One year after the introduction of Florida’s most powerful supercomputer, UF researchers are asking the university for a second one.

Negotiations and planning have begun to create a second HiPerGator, one that is bigger and faster than its predecessor. Erik Deumens, director of research computing at UF, said the HiPerGator’s system is expected to be 70 percent full by February.

“The acceptance of HiPerGator has been so fast, faster than we projected,” Deumens said. “We plan for HiPerGator 2 to be online in June 2015. That’s when the first one will run out of capacity.”

About 360 faculty members and their research groups have access to the HiPerGator supercomputer, with the total number of users amounting to 1,300. UF spent about $3.4 million on the first HiPerGator, which was built by UF researchers, Dell, Terascala, Mellanox and AMD. The supercomputer has 16,384 processing cores and is one of the top 500 supercomputers in the world.

The development of a second HiPerGator supercomputer will be an acquisition the university will fund, Deumens said. Faculty will also use their grants to buy pieces of it in order for the university to recover their funds.

The creation of a second supercomputer will be an important addition to UF’s preeminence plan, which Deumens said has been a strong selling point in hiring new researchers.

“From the feedback of many people we’ve hired, almost all of them were very impressed with the infrastructure that UF had in place,” he said.

About 20 new researchers who have been hired made their decision to work at the university based on the HiPerGator, and several more negotiations for new staff are still in progress, he said. Some of the UF research projects using the supercomputer include predicting political elections from data gathered before citizens vote to processing the impact of HIV on the human brain.
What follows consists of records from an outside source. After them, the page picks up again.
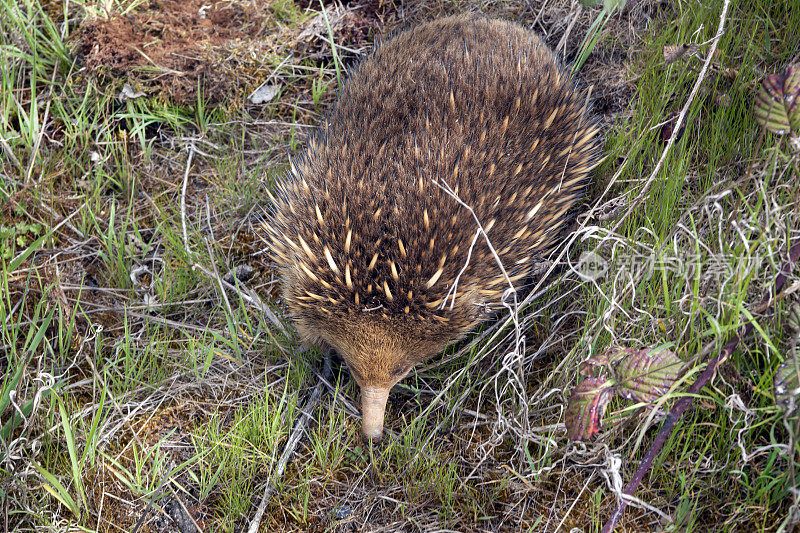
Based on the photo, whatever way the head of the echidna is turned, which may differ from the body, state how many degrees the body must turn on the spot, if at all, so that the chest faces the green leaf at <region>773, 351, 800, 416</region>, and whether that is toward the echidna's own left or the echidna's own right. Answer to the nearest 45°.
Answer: approximately 45° to the echidna's own left

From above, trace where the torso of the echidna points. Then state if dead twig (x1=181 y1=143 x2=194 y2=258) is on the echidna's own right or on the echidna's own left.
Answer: on the echidna's own right

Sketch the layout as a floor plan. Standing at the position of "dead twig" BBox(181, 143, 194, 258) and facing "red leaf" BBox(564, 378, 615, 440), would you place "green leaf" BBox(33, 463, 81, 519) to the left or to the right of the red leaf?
right

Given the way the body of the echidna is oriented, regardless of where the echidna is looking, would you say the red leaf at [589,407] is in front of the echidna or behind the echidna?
in front

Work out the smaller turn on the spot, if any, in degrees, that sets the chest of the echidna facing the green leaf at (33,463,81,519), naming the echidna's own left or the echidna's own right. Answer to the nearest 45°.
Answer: approximately 45° to the echidna's own right

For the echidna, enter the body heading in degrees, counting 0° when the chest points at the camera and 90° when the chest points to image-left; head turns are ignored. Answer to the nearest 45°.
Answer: approximately 0°

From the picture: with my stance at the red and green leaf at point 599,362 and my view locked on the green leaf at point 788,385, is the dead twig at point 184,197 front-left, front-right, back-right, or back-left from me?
back-left

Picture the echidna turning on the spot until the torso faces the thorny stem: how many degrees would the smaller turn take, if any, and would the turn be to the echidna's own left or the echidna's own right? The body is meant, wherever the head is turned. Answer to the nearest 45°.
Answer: approximately 45° to the echidna's own left
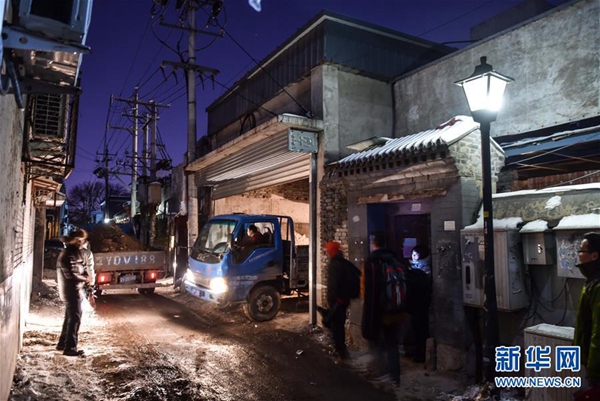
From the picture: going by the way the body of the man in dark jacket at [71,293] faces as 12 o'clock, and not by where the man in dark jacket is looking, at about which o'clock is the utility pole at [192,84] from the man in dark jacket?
The utility pole is roughly at 10 o'clock from the man in dark jacket.

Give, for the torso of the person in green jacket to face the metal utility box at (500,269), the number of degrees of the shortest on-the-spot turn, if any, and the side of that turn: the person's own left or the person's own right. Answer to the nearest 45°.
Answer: approximately 45° to the person's own right

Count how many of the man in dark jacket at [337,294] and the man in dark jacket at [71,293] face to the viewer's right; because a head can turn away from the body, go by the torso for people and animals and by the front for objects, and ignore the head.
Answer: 1

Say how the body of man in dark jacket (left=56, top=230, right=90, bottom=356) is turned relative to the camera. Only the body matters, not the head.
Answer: to the viewer's right

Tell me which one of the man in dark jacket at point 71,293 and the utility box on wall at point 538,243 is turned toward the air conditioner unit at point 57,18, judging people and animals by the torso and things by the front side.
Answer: the utility box on wall

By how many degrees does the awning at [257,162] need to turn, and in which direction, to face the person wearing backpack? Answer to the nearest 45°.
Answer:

Once the second HiPerGator launches in June, researchers will continue to use the original supercomputer until its four-year lifespan expires.

Michael Elliot, a UF computer engineering junior, said he’s excited to see the how UF’s research projects turn out with the help of the HiPerGator supercomputer.

“It’s not every day that you hear about a supercomputer existing on campus,” said Elliot. “I think it’s probably even rarer to hear about two of them in one place. I think that’s pretty special.”